WORK TASK: Reproduce verbatim the portion of the records that begins with the line containing "Does any single" and runs through the end of the records, leaving out the pictures.

EXTRACTED DATA:
##############################
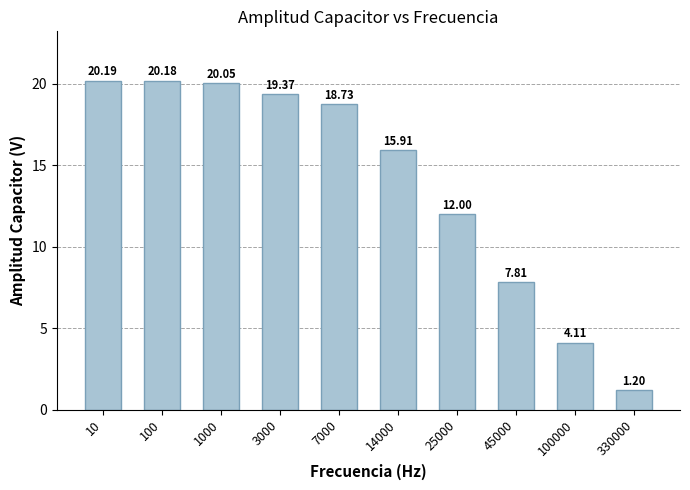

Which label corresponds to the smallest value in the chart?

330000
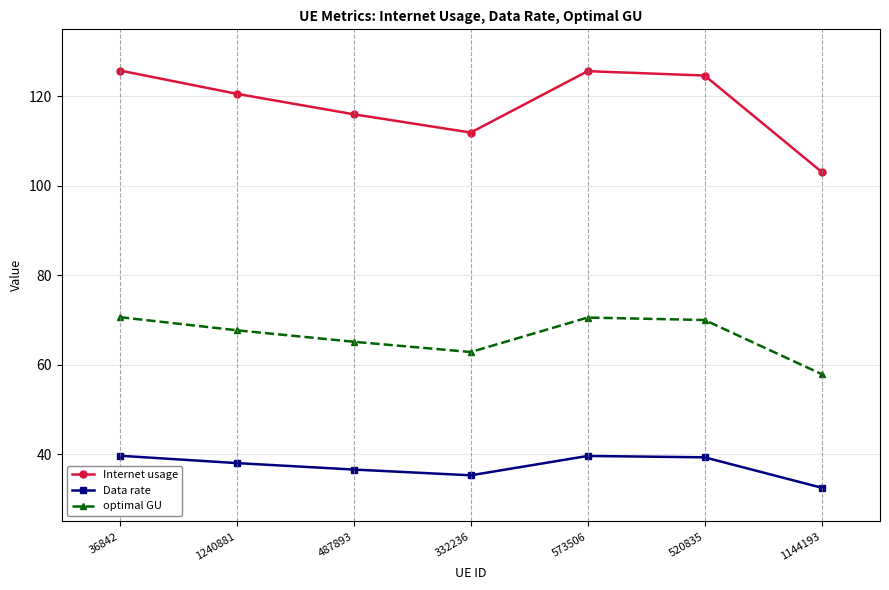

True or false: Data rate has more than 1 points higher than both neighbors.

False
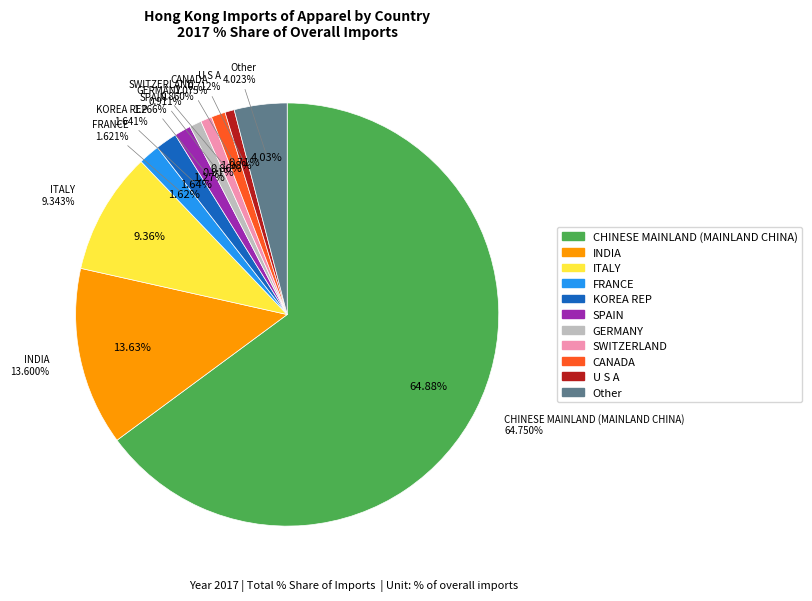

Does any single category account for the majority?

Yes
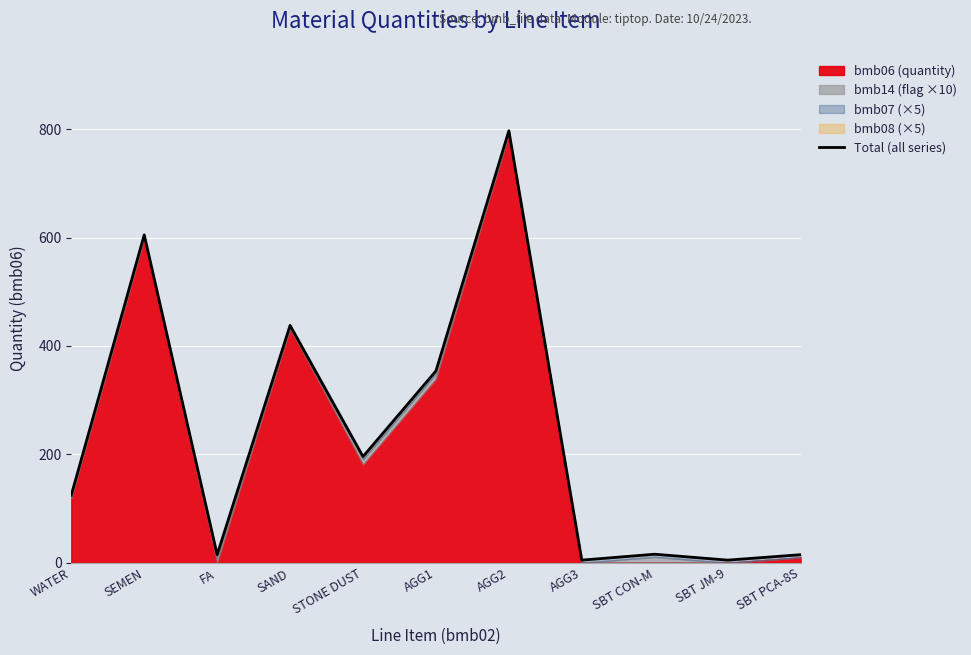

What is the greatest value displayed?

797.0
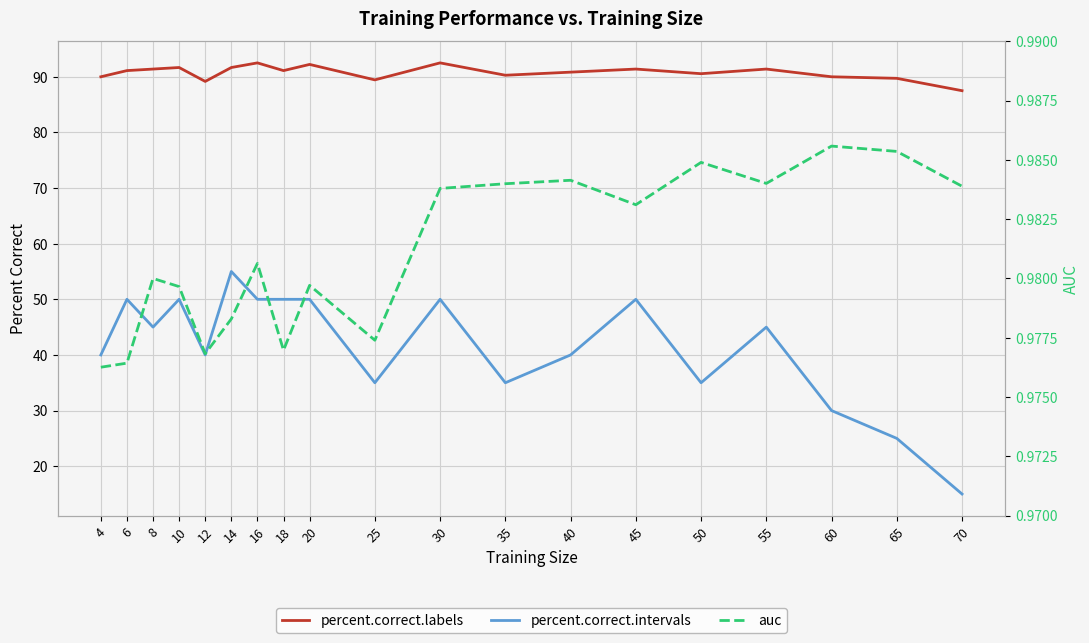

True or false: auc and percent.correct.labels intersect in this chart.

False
##############################
ANSWER:
Does any single category account for the majority?

Yes

What is the greatest value displayed?

797.0

True or false: auc and percent.correct.labels intersect in this chart.

False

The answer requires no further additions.